* **Work task**
Read through the lines below for the string "Intel" and copy each one that has it.
++++ Extracted material
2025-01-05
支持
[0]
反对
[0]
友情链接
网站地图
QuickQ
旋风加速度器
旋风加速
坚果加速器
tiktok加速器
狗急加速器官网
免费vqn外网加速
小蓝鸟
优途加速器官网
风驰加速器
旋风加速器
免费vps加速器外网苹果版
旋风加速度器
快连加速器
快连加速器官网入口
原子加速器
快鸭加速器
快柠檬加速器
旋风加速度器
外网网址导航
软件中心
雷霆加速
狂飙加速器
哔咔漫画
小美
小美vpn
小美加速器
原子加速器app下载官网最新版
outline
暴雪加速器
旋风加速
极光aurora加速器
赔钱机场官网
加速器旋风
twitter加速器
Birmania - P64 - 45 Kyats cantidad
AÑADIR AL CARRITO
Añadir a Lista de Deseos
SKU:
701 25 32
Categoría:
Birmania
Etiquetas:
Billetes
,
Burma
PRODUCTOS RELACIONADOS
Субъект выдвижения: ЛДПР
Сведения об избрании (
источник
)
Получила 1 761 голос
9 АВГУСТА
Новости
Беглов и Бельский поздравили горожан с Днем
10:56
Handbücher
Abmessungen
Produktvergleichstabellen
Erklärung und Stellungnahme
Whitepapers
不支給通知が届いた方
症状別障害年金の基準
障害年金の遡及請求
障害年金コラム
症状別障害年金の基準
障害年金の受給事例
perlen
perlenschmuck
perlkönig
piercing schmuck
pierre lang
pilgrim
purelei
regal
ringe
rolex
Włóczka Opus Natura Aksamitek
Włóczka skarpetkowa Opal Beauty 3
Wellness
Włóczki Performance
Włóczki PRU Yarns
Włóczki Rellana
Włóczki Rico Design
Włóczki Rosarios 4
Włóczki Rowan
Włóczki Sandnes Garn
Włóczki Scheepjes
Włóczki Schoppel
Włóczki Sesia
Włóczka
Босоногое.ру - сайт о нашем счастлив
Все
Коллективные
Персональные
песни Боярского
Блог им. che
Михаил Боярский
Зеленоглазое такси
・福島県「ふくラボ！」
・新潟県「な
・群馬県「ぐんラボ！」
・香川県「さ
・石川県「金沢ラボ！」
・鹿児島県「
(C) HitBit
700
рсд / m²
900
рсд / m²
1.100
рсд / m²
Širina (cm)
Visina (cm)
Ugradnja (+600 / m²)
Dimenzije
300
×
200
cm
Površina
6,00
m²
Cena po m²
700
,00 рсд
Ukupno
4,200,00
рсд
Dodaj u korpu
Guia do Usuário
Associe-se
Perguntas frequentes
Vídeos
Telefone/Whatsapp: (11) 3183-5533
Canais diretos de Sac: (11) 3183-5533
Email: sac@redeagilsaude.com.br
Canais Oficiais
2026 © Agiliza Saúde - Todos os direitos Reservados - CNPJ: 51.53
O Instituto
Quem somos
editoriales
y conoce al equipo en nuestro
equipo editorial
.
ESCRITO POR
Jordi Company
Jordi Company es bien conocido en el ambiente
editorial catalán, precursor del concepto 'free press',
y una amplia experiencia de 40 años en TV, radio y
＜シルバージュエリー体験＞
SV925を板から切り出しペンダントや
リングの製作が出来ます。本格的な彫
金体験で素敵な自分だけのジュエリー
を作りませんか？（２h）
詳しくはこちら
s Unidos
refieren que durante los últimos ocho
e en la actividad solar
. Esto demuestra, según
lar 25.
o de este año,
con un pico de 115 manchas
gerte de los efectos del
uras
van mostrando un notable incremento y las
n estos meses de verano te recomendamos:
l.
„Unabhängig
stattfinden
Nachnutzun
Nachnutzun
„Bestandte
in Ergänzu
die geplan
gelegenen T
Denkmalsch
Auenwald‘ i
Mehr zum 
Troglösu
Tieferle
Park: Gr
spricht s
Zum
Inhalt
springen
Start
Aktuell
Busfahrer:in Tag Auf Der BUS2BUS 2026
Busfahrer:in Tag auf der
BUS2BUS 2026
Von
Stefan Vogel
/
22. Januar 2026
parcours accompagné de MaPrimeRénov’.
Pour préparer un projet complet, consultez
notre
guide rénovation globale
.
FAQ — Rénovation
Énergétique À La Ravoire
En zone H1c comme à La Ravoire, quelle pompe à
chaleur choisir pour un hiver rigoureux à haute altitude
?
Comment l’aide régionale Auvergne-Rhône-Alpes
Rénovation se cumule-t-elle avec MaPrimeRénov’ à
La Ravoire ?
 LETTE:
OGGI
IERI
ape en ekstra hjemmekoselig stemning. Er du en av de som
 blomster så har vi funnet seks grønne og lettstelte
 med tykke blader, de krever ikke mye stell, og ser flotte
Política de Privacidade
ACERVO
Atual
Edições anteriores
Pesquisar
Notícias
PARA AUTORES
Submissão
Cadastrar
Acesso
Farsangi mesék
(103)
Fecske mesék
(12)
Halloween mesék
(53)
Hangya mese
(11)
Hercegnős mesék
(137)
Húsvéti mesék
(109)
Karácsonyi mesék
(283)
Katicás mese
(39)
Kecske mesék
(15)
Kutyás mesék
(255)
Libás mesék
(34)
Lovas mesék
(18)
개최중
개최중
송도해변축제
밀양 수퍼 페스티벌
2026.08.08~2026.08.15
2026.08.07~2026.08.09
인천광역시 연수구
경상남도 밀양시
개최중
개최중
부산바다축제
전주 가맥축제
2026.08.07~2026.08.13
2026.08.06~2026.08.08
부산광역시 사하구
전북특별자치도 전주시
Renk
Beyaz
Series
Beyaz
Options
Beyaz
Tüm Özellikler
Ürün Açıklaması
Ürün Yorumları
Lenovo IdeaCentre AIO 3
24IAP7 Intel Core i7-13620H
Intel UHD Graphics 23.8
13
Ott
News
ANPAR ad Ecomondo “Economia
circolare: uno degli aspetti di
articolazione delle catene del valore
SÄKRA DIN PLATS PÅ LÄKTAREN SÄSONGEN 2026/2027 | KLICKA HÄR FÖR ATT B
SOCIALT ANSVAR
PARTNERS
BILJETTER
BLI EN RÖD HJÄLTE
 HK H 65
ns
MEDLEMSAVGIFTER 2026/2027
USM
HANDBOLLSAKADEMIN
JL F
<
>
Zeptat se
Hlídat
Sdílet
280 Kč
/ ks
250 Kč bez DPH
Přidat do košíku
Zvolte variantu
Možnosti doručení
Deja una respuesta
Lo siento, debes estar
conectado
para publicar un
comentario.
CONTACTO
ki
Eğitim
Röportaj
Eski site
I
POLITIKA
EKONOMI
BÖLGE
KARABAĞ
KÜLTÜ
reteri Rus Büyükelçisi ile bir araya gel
++++++++
* **Answer space**
24IAP7 Intel Core i7-13620H
Intel UHD Graphics 23.8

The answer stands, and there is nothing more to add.